How ‘Knights Mill’ Gets Its Deep Learning Flops

By Tiffany Trader

June 22, 2017

Intel, the subject of much speculation regarding the delayed, rewritten or potentially canceled “Aurora” contract (the Argonne Lab part of the CORAL “pre-exascale” award), parsed out additional information about the upcoming deep learning-targeted Knights Mill processor during ISC 2017 in Frankfurt this week. The Knights Mill will get at least a 2-4X speedup for deep learning workloads thanks to new instructions that provide optimizations for single, half and quarter-precision.

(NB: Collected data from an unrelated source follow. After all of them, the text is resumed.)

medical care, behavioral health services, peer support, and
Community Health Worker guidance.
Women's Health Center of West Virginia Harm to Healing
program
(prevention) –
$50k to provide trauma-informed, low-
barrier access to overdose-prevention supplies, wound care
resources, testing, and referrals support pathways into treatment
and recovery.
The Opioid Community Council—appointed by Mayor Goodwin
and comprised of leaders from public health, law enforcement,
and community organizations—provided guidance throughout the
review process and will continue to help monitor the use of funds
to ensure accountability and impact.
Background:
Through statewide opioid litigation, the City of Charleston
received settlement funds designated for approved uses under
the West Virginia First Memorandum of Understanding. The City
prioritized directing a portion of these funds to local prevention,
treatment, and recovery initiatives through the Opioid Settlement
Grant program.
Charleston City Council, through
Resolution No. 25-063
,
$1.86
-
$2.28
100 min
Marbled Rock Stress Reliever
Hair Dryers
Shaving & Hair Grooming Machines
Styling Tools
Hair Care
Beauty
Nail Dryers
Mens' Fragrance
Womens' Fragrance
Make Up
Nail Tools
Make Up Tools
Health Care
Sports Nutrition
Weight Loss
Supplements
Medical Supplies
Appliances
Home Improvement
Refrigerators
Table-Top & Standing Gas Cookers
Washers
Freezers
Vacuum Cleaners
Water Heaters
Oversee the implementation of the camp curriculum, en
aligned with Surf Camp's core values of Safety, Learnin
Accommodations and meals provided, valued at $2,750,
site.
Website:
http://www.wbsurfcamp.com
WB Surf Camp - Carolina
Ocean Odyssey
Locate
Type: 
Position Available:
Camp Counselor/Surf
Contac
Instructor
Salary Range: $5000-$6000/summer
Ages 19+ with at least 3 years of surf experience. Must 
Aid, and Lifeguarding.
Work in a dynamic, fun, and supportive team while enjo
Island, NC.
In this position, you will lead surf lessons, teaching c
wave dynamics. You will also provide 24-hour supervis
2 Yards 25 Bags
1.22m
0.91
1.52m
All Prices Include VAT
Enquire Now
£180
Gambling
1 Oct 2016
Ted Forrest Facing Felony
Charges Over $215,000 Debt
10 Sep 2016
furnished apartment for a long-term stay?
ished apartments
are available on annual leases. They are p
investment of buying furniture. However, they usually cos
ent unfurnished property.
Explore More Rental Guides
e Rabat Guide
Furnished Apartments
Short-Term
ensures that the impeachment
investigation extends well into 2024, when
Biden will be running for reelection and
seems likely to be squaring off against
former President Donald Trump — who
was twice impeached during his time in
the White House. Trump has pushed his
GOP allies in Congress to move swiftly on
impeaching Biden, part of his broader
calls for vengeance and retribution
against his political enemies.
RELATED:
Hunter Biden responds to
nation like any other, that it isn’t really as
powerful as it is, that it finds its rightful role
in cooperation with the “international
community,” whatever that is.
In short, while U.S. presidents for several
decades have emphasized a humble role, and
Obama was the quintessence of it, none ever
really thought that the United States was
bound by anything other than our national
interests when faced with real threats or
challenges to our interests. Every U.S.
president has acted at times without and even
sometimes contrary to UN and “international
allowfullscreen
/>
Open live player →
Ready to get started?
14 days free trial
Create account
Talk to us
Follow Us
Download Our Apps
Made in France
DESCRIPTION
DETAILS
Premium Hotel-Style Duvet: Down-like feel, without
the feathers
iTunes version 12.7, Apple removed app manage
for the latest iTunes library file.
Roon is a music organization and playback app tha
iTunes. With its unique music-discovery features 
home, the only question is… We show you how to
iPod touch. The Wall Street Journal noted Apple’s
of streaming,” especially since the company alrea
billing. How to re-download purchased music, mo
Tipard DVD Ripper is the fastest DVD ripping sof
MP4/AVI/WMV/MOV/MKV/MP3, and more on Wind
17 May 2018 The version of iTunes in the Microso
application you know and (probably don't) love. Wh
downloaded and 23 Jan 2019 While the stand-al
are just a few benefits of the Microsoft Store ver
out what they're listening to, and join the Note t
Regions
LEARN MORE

When Intel announced Knights Mill (KNM), the AI-focused Knights Landing (KNL) derivative, last August, the company didn’t offer much in the way of details. It would be self-hosted like Knights Landing, said Intel at the time, but would have AI-targeted design elements such as enhanced variable precision compute and high capacity memory. As Intel gets closer to its target production date, Q4 of this year, it is slowly pulling back the covers on Knights Mill. Attendees of HP-CAST were briefed ahead of ISC and a detailed presentation was delivered at the Inter-experimental Machine Learning (IML) Working Group workshop in March.

According to IML presentation slides, the addition of Quad Fused Multiply Add (QFMA) instructions enable a 2x performance gain for Knights Mill over Knights Landing on 32-bit floating point operations. Variable precision instructions enable higher throughput for machine learning tasks. With Quad Virtual Neural Network Instruction (QVNNI), 16-bit INT operations are four times faster per clock than KNL FP32, claims Intel. And thanks to INT32 accumulated output, Intel says users can achieve “similar accuracy to single-precision.”

The new instruction sets also provide optimizations for 8-bit integer arithmetic, said Intel VP and GM of the technical computing initiative Trish Damkroger in a pre-show briefing with HPCwire. Our understanding is that this is accomplished within the 16-bit registers, where lanes are split to get three 8-bit operations and the fourth lane is used to do bit-mapping between registers.

There are also frequency, power and efficiency enhancements that contribute to the performance improvement of Knights Mill, but the biggest change is the deep learning optimized instructions.

“Knights Mill uses the same overarching architecture and package as Knights Landing. Both CPUs are a second-generation Intel Xeon Phi and use the same platform,” writes Intel’s Barry Davis in a blog post.

Customers will have a choice to make based on their precision requirements.

“Knights Mill uses different instruction sets to improve lower-precision performance at the expense of the double-precision performance that is important for many traditional HPC workloads,” Davis continues addressing the differentiation. “This means Knights Mill is targeted at deep learning workloads, while Knights Landing is more suitable for HPC workloads and other workloads that require higher precision.”

Here we see Intel differentiating its products for HPC versus AI, and the Nervana-based Lake Crest neural net processor also follows that strategy. Compare this with Nvidia’s Volta: despite being highly deep learning-optimized with new Tensor cores, the Tesla V100 is also a double-precision monster offering 7.5 FP64 teraflops.

Nvidia’s strategy is one GPU to rule them all, something VP of accelerated computing Ian Buck was clear about when we spoke this week.

“Our goal is to build one GPU for HPC, AI and graphics,” he shared. “That’s what’s we achieved in Volta. In the past we did different products for different segments, FP32-bit optimized products like P40, double-precision with the P100. In Volta, we were able to combine all that, so we have one processor that’s leading performance for double-precision, single-precision and AI, all in one. For folks who are in general HPC they not only get leading HPC double-precision performance, but they also get the benefits of AI in the same processor.”

So which strategy will ultimately win the hearts, minds and pocketbooks of end users and their funding bodies? In addition to its HPC success, Nvidia has captured the lion’s share of deep learning workloads, but the buzz over Google’s TPUs, activity around ASICs and FPGAs, and the proliferation of AI-silicon efforts, like Intel’s Lake Crest and the Knights Crest that will follow, reflect the huge groundswell towards application-optimized processing.